PROBLEM REQUIREMENTS: Copy out the text lines of every entry below word for word, omitting the pictures.

## start DATA PROVIDED

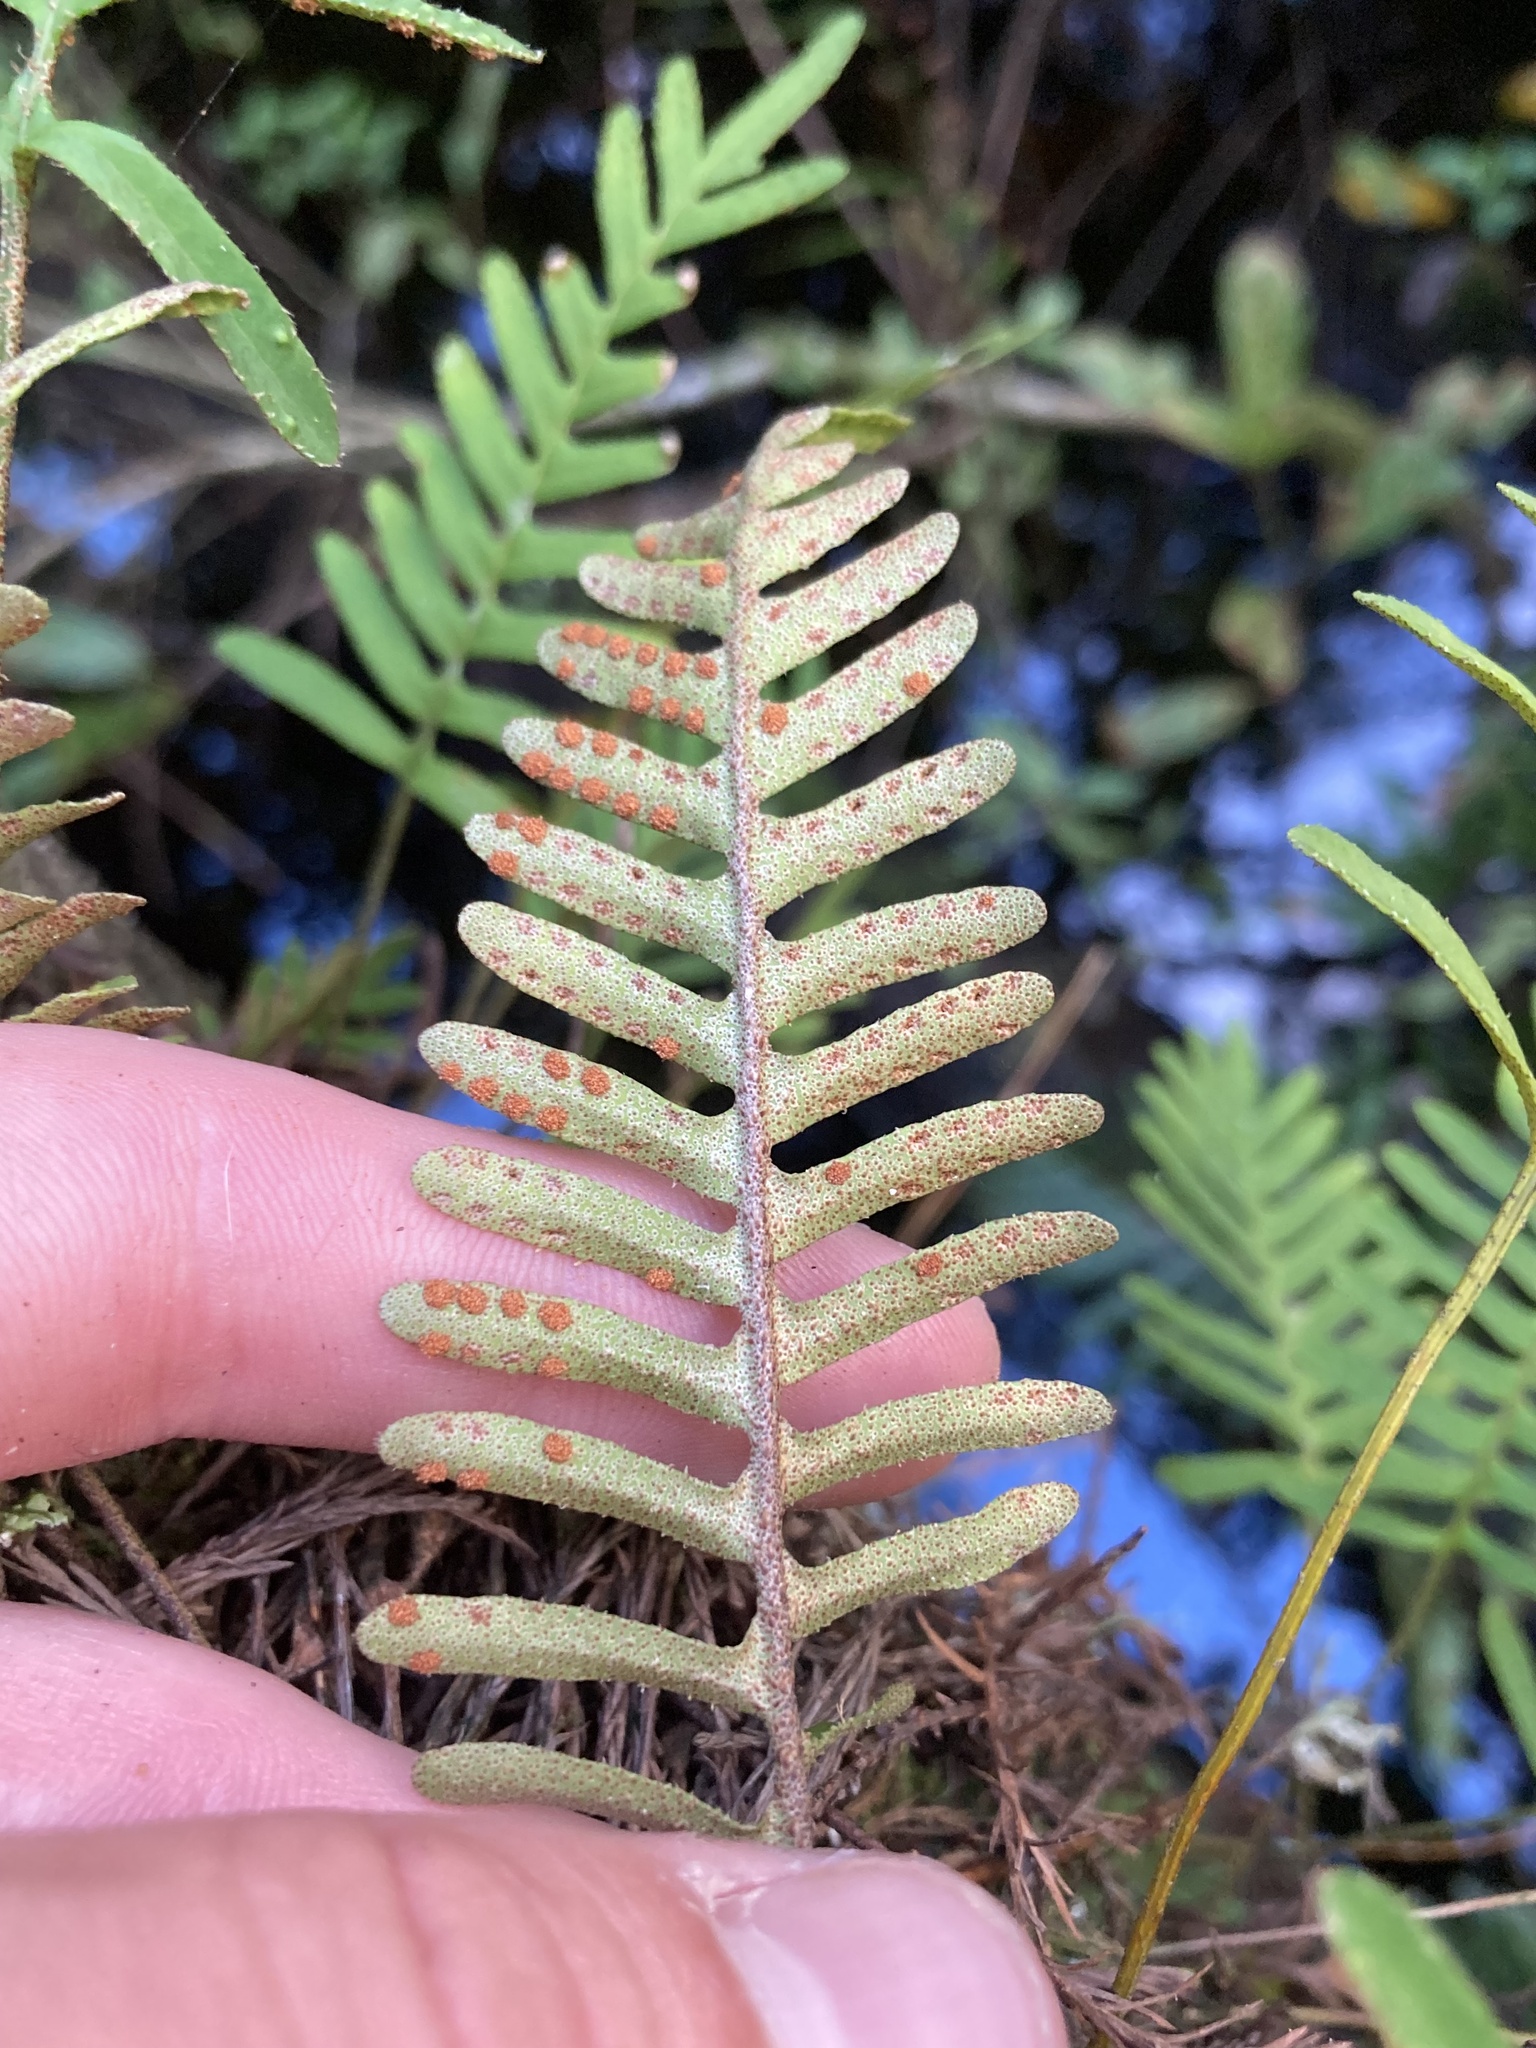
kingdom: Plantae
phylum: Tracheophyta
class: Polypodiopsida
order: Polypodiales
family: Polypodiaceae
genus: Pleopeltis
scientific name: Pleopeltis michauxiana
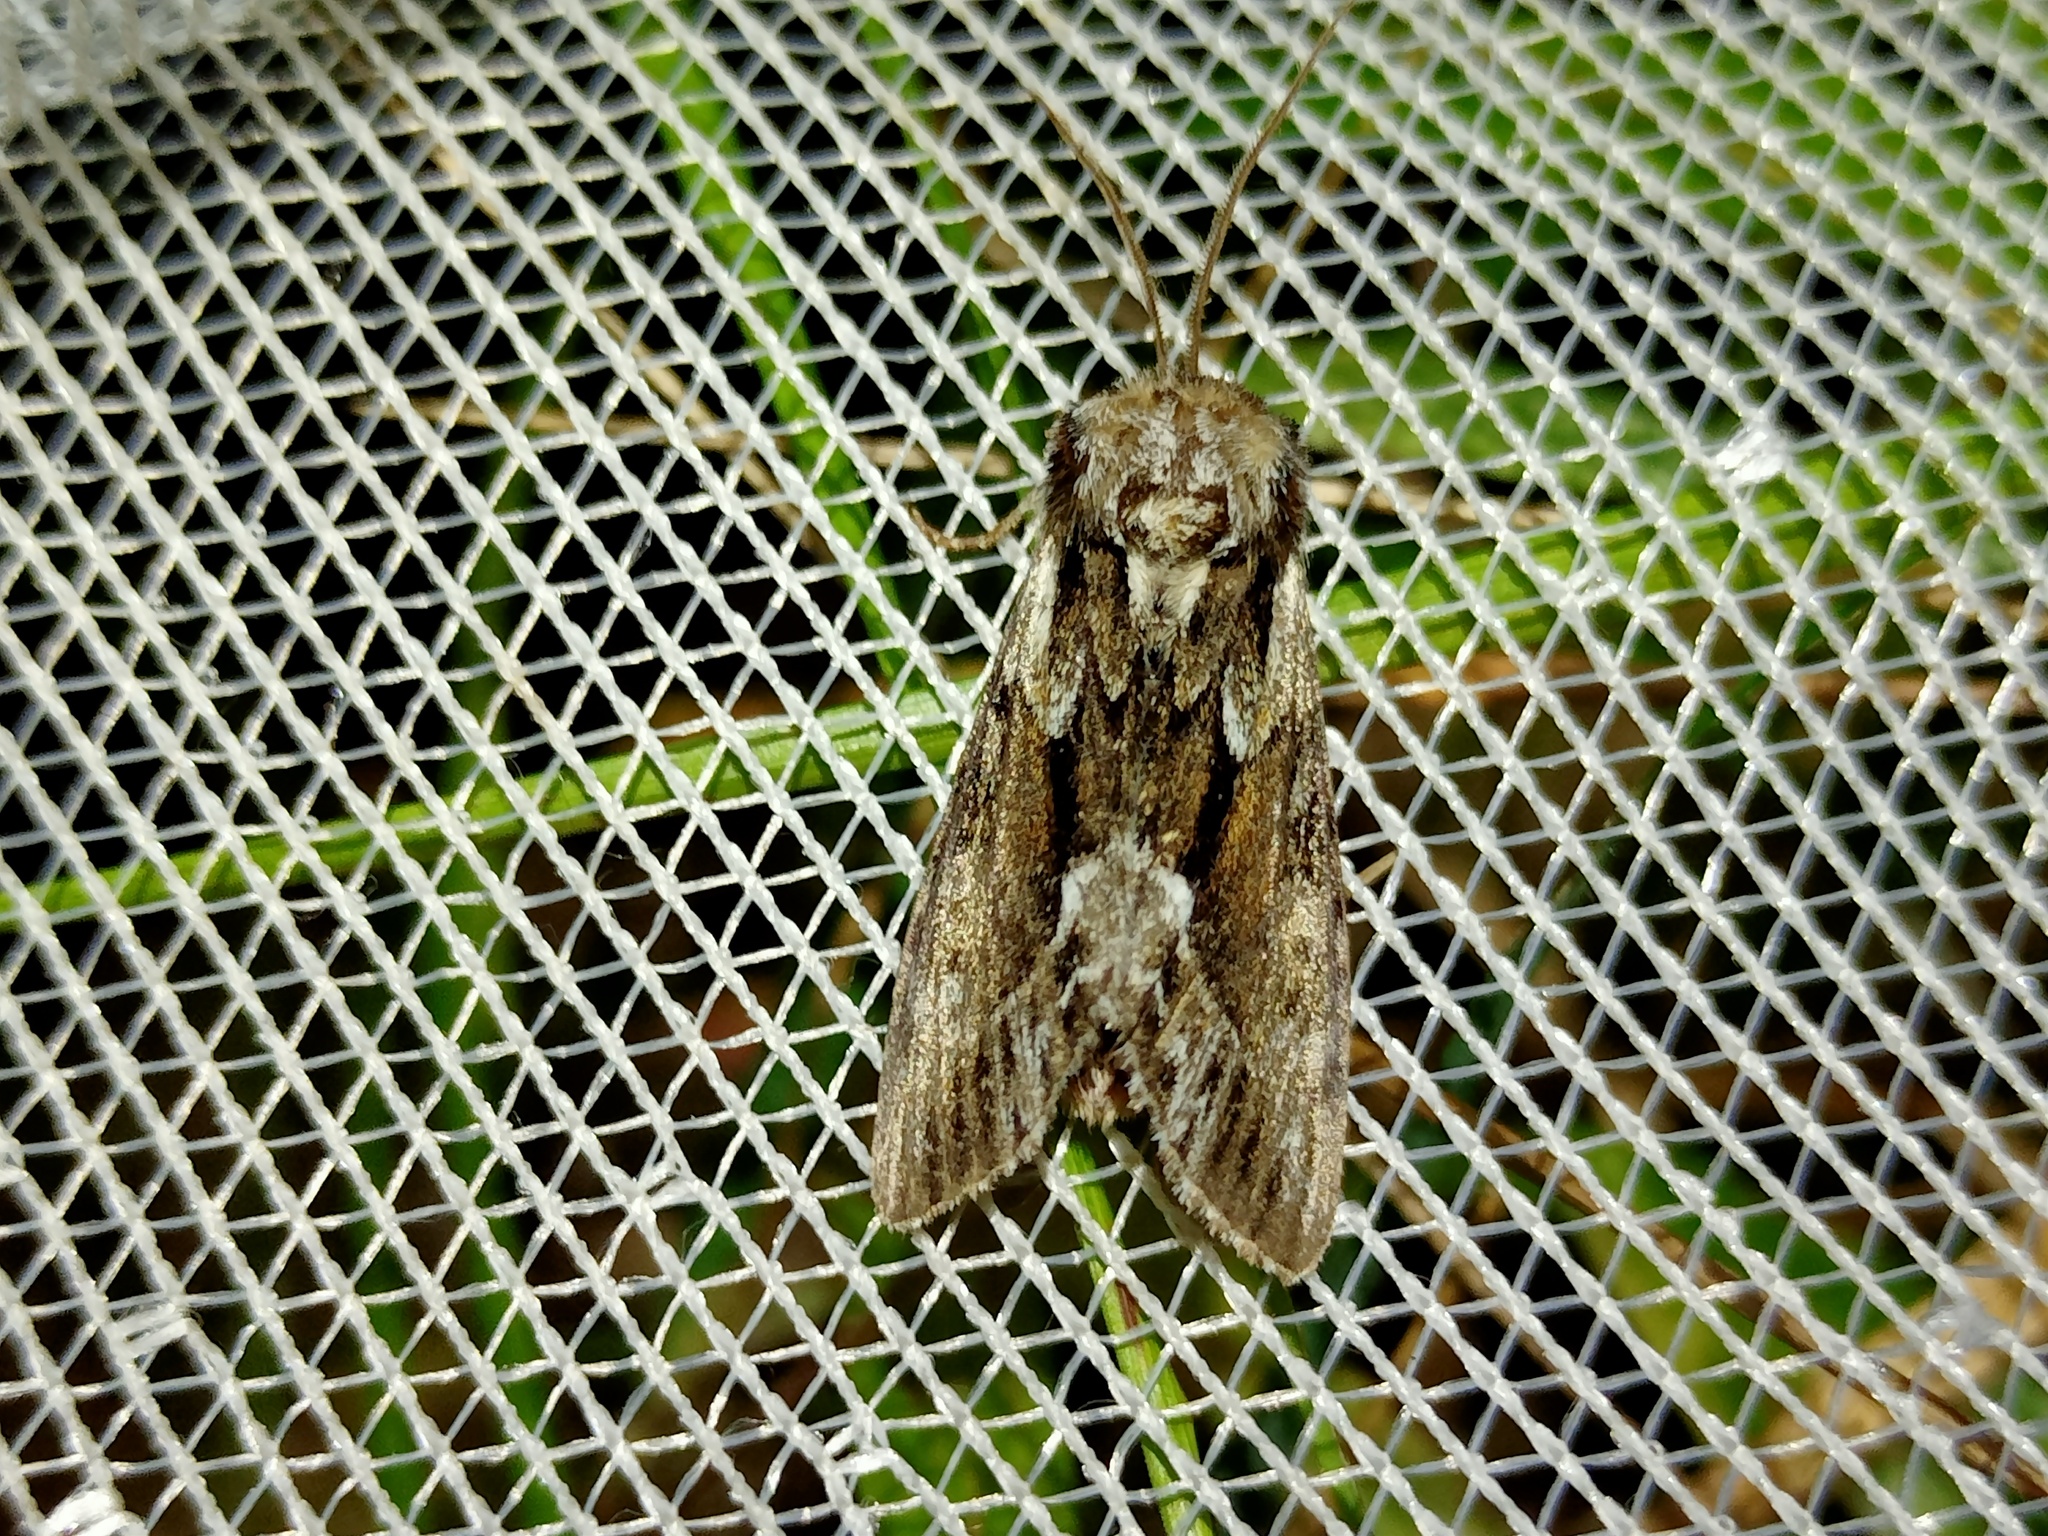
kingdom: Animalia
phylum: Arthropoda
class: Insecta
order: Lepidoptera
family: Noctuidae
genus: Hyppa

## end DATA PROVIDED

OUTPUT FOR THIS TASK:
kingdom: Plantae
phylum: Tracheophyta
class: Polypodiopsida
order: Polypodiales
family: Polypodiaceae
genus: Pleopeltis
scientific name: Pleopeltis michauxiana
kingdom: Animalia
phylum: Arthropoda
class: Insecta
order: Lepidoptera
family: Noctuidae
genus: Hyppa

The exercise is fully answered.